UK: Development Management - Practical Changes

Last Updated: 6 March 2009
Article by Murray Shaw

Introduction

The process of implementation of the 2006 Planning Act is firmly under way. Clearly someone within the Planning Directorate at the Scottish Government was keen to clear their desk prior to Christmas because a number of significant sets of regulations appeared on 22 December 2008.

Possibly the most significant set of these regulations is that dealing with development management – the handling of planning applications. In effect the new procedures, which will take effect in the course of this year, are set out in a set of regulations entitled The Town & Country Planning (Development Management Procedure) (Scotland) Regulations 2008 (the "Regulations").

The current General Development Procedure Order has been with us (subject to certain changes) since 1992. The changes which are now made are far reaching and go well beyond the tinkering which has taken place over the last 15 years or so.
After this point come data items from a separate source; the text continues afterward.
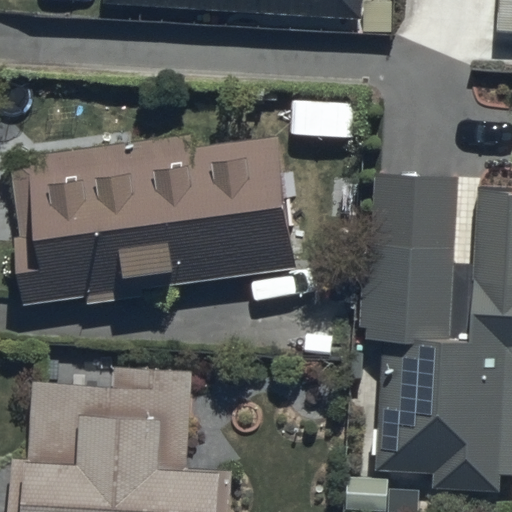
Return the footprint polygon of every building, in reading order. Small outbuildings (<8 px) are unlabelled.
[(249,0),(361,5),(360,24),(392,26),(393,0),(249,0)] [(511,0),(499,0),(498,20),(511,21),(511,0)] [(294,248),(279,126),(193,135),(190,123),(12,148),(22,226),(14,227),(23,294),(87,286),(88,297),(146,290),(144,277),(300,258),(299,247),(294,248)] [(511,177),(477,175),(474,217),(452,216),(455,172),(374,167),(364,315),(375,316),(374,325),(390,326),(382,460),(437,463),(436,475),(498,478),(499,461),(511,461),(511,177)] [(26,446),(13,446),(9,511),(220,511),(223,450),(189,448),(193,360),(116,357),(115,371),(34,368),(31,437),(26,437),(26,446)]
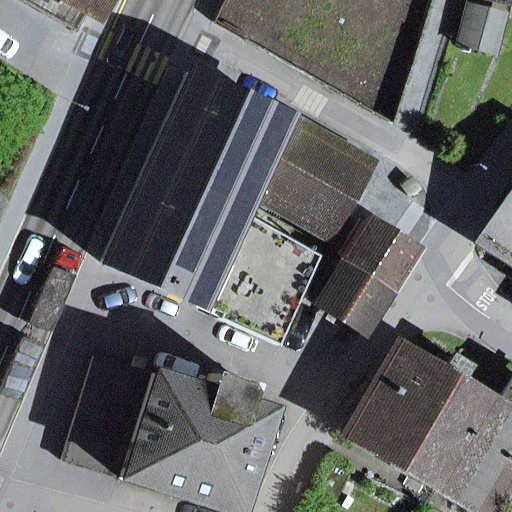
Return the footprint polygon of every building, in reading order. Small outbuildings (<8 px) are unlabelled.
[(21,0),(73,29),(91,0),(21,0)] [(468,8),(459,42),(492,51),(501,17),(468,8)] [(316,257),(237,212),(246,189),(278,117),(186,76),(102,261),(219,315),(217,319),(276,346),(316,257)] [(246,189),(324,233),(363,166),(284,121),(246,189)] [(511,196),(510,195),(482,238),(511,256),(511,196)] [(410,251),(365,223),(345,256),(389,284),(410,251)] [(345,256),(315,305),(358,332),(389,284),(345,256)] [(409,351),(356,436),(438,486),(489,400),(459,382),(467,368),(449,357),(441,371),(409,351)] [(91,357),(59,462),(116,479),(148,375),(91,357)] [(208,376),(204,392),(148,375),(116,479),(227,511),(232,511),(263,410),(242,404),(247,388),(208,376)] [(488,511),(511,473),(511,378),(496,404),(489,400),(438,486),(482,511),(488,511)]
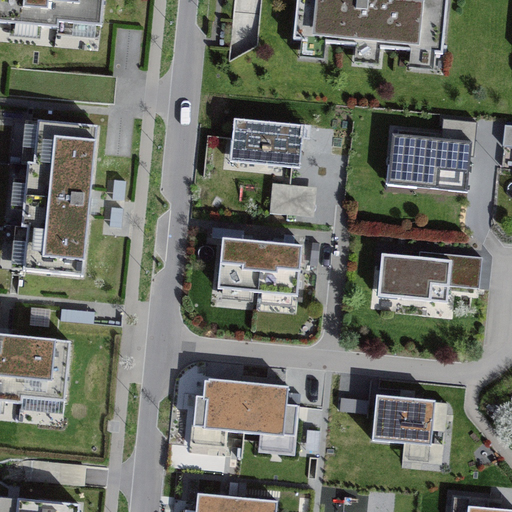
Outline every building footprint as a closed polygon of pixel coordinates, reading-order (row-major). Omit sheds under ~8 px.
[(0,0),(0,20),(106,30),(108,0),(0,0)] [(302,0),(298,43),(447,57),(452,0),(302,0)] [(97,129),(39,125),(27,274),(85,279),(91,201),(97,129)] [(306,135),(232,128),(229,162),(303,169),(306,135)] [(471,143),(392,135),(387,184),(466,192),(471,143)] [(251,242),(222,240),(218,289),(297,296),(301,247),(275,245),(251,242)] [(429,259),(382,254),(377,297),(447,304),(449,286),(478,289),(481,256),(452,253),(451,262),(429,259)] [(0,335),(0,402),(65,409),(71,343),(0,335)] [(285,385),(204,379),(203,402),(201,428),(282,435),(283,412),(285,385)] [(436,399),(377,394),(373,441),(433,446),(436,399)] [(277,511),(278,500),(197,494),(195,511),(277,511)] [(79,511),(80,505),(8,498),(7,511),(79,511)]
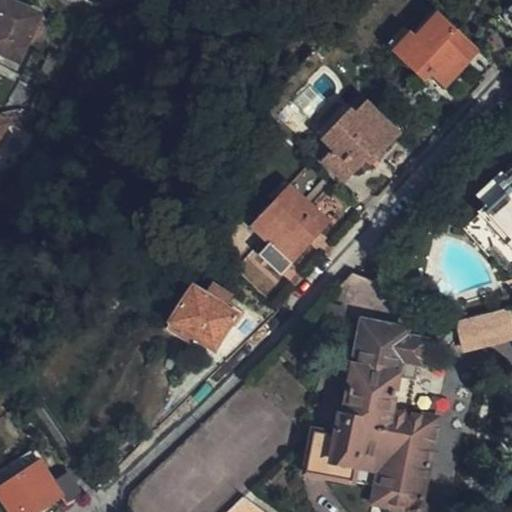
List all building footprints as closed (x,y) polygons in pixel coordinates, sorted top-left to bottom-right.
[(31,28),(37,14),(3,0),(0,0),(0,50),(18,58),(31,28)] [(443,87),(477,52),(434,11),(405,40),(402,36),(386,52),(419,82),(429,73),(443,87)] [(511,11),(505,19),(503,22),(511,31),(511,11)] [(46,17),(37,14),(31,28),(40,32),(46,17)] [(58,56),(48,52),(40,71),(50,76),(58,56)] [(369,164),(398,132),(366,102),(355,113),(346,106),(318,137),(328,147),(318,159),(341,180),(351,169),(353,170),(364,159),(369,164)] [(511,163),(477,194),(486,204),(462,225),(486,253),(490,250),(508,269),(511,265),(511,163)] [(280,274),(327,223),(285,184),(247,225),(249,228),(265,242),(265,244),(257,254),(280,274)] [(341,306),(372,313),(380,278),(349,271),(341,306)] [(214,348),(236,313),(193,285),(165,329),(189,344),(195,337),(214,348)] [(511,306),(457,316),(462,349),(511,340),(511,306)] [(419,497),(435,419),(388,410),(395,375),(411,378),(415,360),(417,360),(421,339),(401,335),(403,327),(359,320),(342,411),(337,411),(333,435),(311,431),(304,471),(374,485),(371,504),(402,510),(403,507),(409,508),(410,511),(422,511),(423,511),(424,507),(419,497)] [(83,494),(69,472),(53,483),(40,463),(0,490),(13,511),(39,511),(61,497),(66,505),(83,494)]
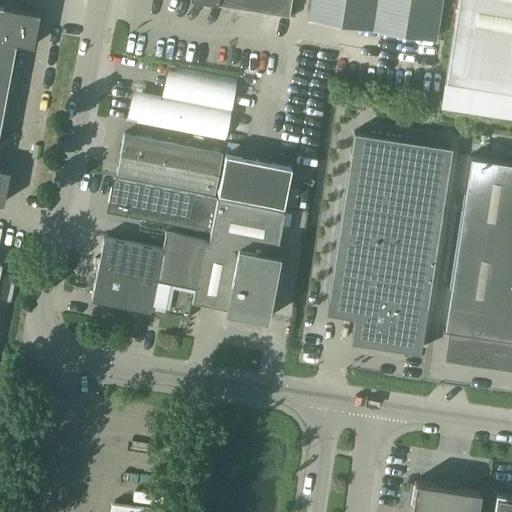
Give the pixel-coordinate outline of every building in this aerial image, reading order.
[(192,0),(288,15),(290,0),(192,0)] [(371,28),(375,0),(310,0),(308,18),(371,28)] [(434,39),(440,0),(375,0),(371,28),(434,39)] [(445,81),(441,104),(511,115),(511,0),(457,0),(453,30),(445,81)] [(0,202),(2,203),(8,170),(0,168),(0,119),(14,43),(32,46),(38,13),(0,5),(0,202)] [(224,140),(236,78),(176,66),(171,97),(141,91),(139,100),(134,99),(132,107),(137,108),(134,123),(224,140)] [(450,146),(354,131),(353,131),(325,312),(326,313),(326,312),(354,316),(352,329),(364,331),(363,340),(419,348),(450,146)] [(213,191),(221,152),(123,133),(115,172),(213,191)] [(236,196),(242,156),(224,153),(216,192),(236,196)] [(511,161),(469,155),(442,326),(441,326),(441,327),(472,332),(468,356),(511,362),(511,161)] [(282,205),(290,166),(242,156),(236,196),(282,205)] [(210,232),(216,198),(114,178),(112,188),(110,187),(107,202),(109,202),(108,212),(209,232),(210,232)] [(267,319),(279,254),(275,253),(283,211),(216,198),(210,232),(209,232),(208,240),(164,232),(161,248),(103,236),(90,298),(189,318),(192,300),(225,307),(225,311),(267,319)] [(437,487),(437,484),(414,480),(409,511),(413,511),(412,511),(475,511),(479,490),(455,486),(455,490),(437,487)] [(511,511),(511,495),(495,493),(491,511),(511,511)]
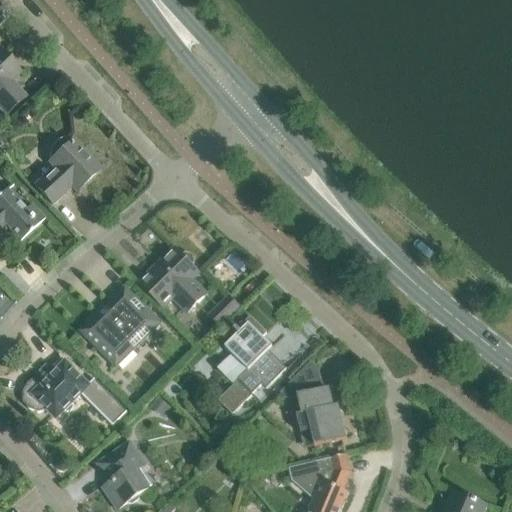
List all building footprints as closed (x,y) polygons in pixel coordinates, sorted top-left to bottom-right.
[(0,108),(6,115),(25,97),(16,87),(14,89),(9,83),(20,73),(0,51),(0,108)] [(52,205),(71,187),(76,192),(101,169),(74,140),(70,144),(63,137),(62,138),(64,139),(60,141),(57,143),(54,146),(52,149),(51,153),(50,157),(50,162),(49,163),(54,168),(35,186),(52,205)] [(13,184),(2,194),(0,191),(0,235),(8,228),(21,242),(45,219),(32,204),(25,210),(8,191),(14,185),(13,184)] [(199,274),(193,267),(194,263),(193,259),(190,256),(186,254),(182,256),(175,249),(161,264),(163,266),(156,273),(154,271),(140,285),(164,309),(173,299),(188,314),(207,296),(192,281),(199,274)] [(117,368),(135,350),(131,345),(146,330),(151,334),(161,324),(147,310),(142,314),(125,297),(104,318),(100,314),(81,332),(117,368)] [(229,297),(209,317),(220,328),(240,309),(229,297)] [(273,349),(263,339),(267,335),(250,317),(238,330),(237,329),(234,331),(238,336),(225,349),(248,372),(218,401),(233,416),(262,386),(267,391),(287,370),(269,352),(273,349)] [(24,393),(24,403),(30,410),(39,413),(48,411),(57,419),(90,387),(63,360),(51,370),(48,367),(47,367),(50,370),(44,375),(42,373),(41,373),(43,375),(32,382),(28,384),(24,393)] [(311,433),(315,447),(346,440),(339,413),(335,414),(329,389),(304,395),(299,375),(281,393),(283,400),(298,397),(302,415),(297,416),(301,435),(311,433)] [(130,444),(105,461),(98,465),(111,484),(104,489),(118,510),(149,490),(136,472),(145,466),(130,444)] [(314,500),(308,511),(340,511),(348,493),(344,491),(349,478),(344,476),(345,470),(350,469),(347,455),(290,469),(293,481),(314,500)] [(485,511),(487,507),(453,493),(444,511),(485,511)]
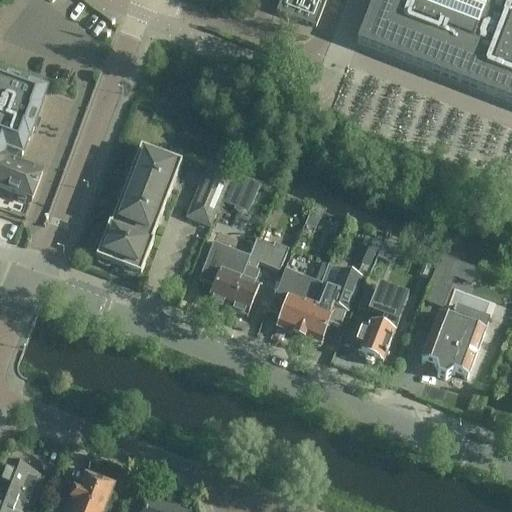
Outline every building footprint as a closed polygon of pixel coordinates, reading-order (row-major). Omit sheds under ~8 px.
[(315,28),(326,0),(282,0),(277,13),(315,28)] [(511,0),(374,0),(358,44),(511,103),(511,0)] [(0,85),(0,192),(31,204),(42,175),(0,159),(0,147),(1,146),(2,147),(8,131),(16,134),(21,119),(35,124),(43,104),(29,99),(30,97),(0,85)] [(166,204),(181,166),(181,165),(140,150),(125,188),(166,204)] [(186,220),(210,230),(232,176),(208,166),(186,220)] [(246,179),(233,209),(246,215),(263,222),(275,196),(258,189),(260,185),(246,179)] [(152,242),(160,220),(166,204),(125,188),(111,226),(109,226),(153,243),(152,242)] [(0,234),(16,241),(23,223),(0,213),(0,234)] [(153,243),(109,226),(95,260),(140,278),(153,243)] [(249,260),(248,259),(227,311),(247,319),(250,311),(259,289),(251,286),(256,273),(257,274),(260,268),(278,275),(287,254),(273,248),(272,250),(255,242),(254,243),(255,243),(249,260)] [(374,243),(365,266),(371,268),(380,245),(374,243)] [(227,311),(248,259),(213,246),(199,283),(214,289),(208,304),(227,311)] [(310,251),(298,247),(289,266),(278,291),(289,296),(301,271),(310,251)] [(440,259),(426,296),(441,303),(456,265),(440,259)] [(298,340),(319,287),(310,284),(302,305),(289,300),(280,323),(277,331),(293,337),(292,337),(298,340)] [(320,347),(326,332),(328,326),(340,330),(346,315),(348,316),(358,290),(343,284),(339,294),(327,290),(319,287),(298,340),(304,342),(304,341),(320,347)] [(377,291),(366,287),(355,314),(366,319),(377,291)] [(453,376),(467,381),(483,335),(439,319),(421,364),(436,369),(438,379),(445,382),(453,376)] [(376,364),(382,367),(383,367),(397,331),(370,321),(365,333),(361,332),(355,346),(360,348),(357,357),(363,359),(365,365),(371,367),(376,364)] [(31,511),(42,487),(50,490),(57,472),(45,467),(41,479),(8,467),(2,483),(0,481),(0,504),(19,511),(31,511)] [(63,494),(55,511),(104,511),(113,491),(86,481),(79,497),(74,495),(73,498),(63,494)] [(147,508),(135,503),(131,511),(166,511),(160,509),(161,507),(153,504),(152,506),(148,505),(147,508)]
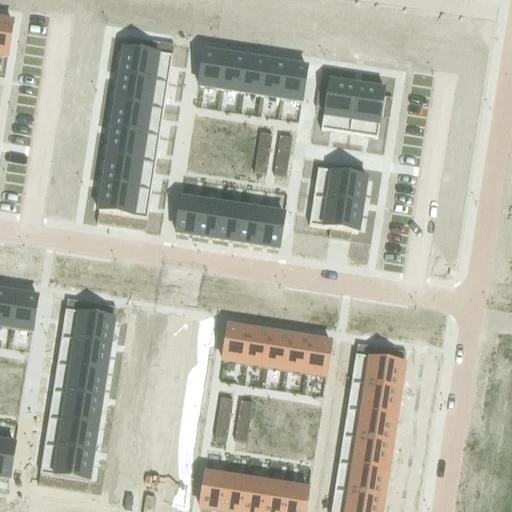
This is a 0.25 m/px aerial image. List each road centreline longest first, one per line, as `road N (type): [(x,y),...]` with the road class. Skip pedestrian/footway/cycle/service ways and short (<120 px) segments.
road 1 (residential): [(468,308),(0,235)]
road 2 (residential): [(511,51),(468,308)]
road 3 (residential): [(468,308),(436,511)]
In effect the Regulations are intended to make the application process "fit for purpose" and respond to the differing types of development proposals and the categorisation of these that the system now provides for.

  • Enhanced Scrunity
  • Planning Applications
  • Processing Agreements
  • Time Periods for Decisions

Enhanced Scrutiny

The Scottish Government made clear that more detailed pre-application scrutiny of applications was an important part of the changes which they wished to bring forward. There is already guidance on this (see PAN81 entitled "Community Engagement") but now there are mandatory provisions regarding pre-application consultation.

The draft regulations were confusing in this respect and it is of benefit that the final Regulations simplify the position. Now pre-application consultation is to take place in respect of national and major developments. The previous draft made provision for some local developments equally to be subject to pre-application consultation. This requirement has been dropped.

In relation to developments which are subject to pre-application consultation a "proposal of application notice" must be given – in effect this is prior notice that an application is to be lodged. The Regulations require that notice to give an account of what consultation the applicant intends to undertake, when, with whom and what form it will take. Clearly there will require to be significantly more front loading of preparation. The applicant however does not have a free hand in relation to these matters as the Regulations set out specific obligations. In the first place the prospective applicant is to consult with every Community Council which has jurisdiction over the site or whose jurisdiction adjoins the site. In addition the applicant is to hold at least one public event at which members of the public may make comment on the proposed development and give newspaper notice of the location of the proposed development, where further information can be obtained in relation to the development, the date of that meeting, how comments can be made and a statement making clear that these comments are not formal representations on the planning application.

When the application is lodged the applicant must then lodge a pre-application consultation report setting out what consultation has taken place. The final form of Regulations are not prescriptive as the draft regulations regarding the format of this report. In particular it is not necessary for the applicant to identify the extent to which the proposal has been altered to take account of representations made – though there may be some benefit in doing so.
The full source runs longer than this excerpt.